======== Available data

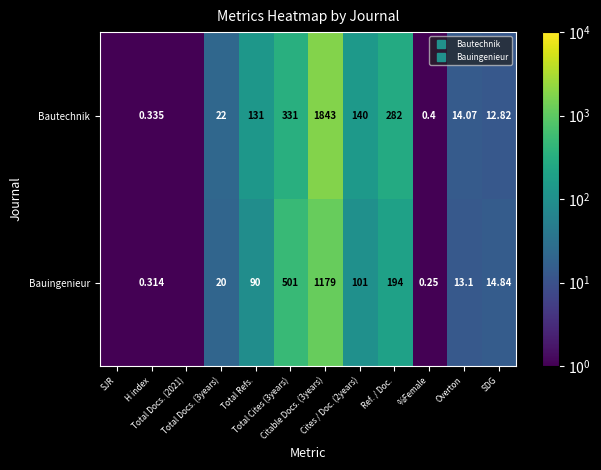

At which category does the chart reach its minimum across all series?

SJR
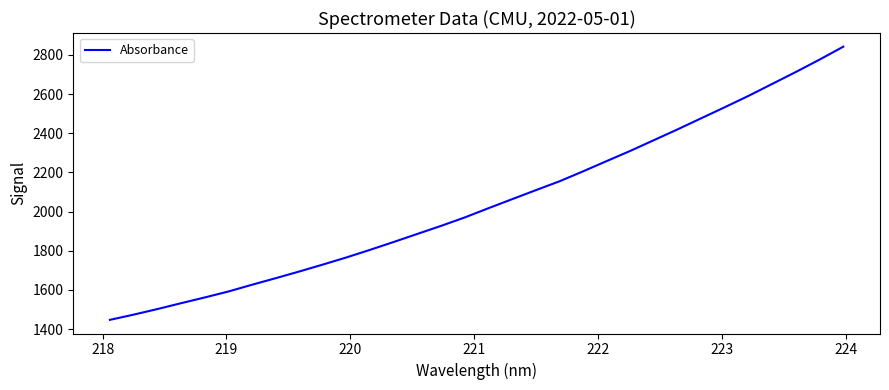

How many lines are shown in the chart?

1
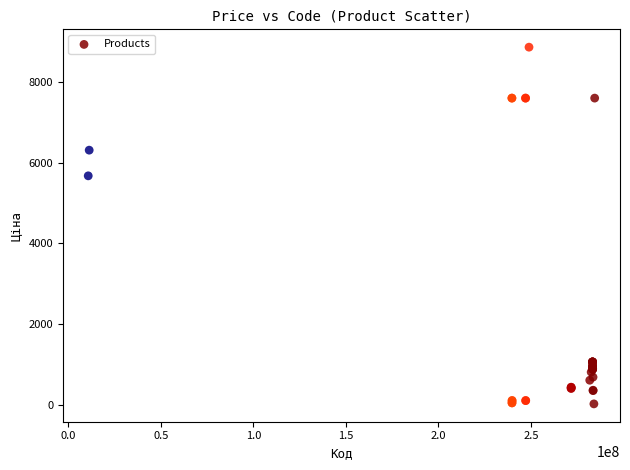

What Y value in the scatter plot is closest to 4444?

5673.8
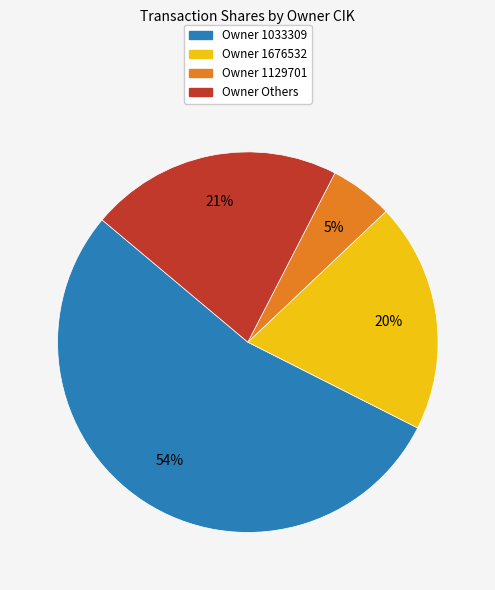

Do Owner Others and Owner 1676532 together represent more than half of the pie?

No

================

Copy the text of every record above word for word, omitting the pictures.

At which category does the chart reach its minimum across all series?

SJR

How many lines are shown in the chart?

1

What Y value in the scatter plot is closest to 4444?

5673.8

Do Owner Others and Owner 1676532 together represent more than half of the pie?

No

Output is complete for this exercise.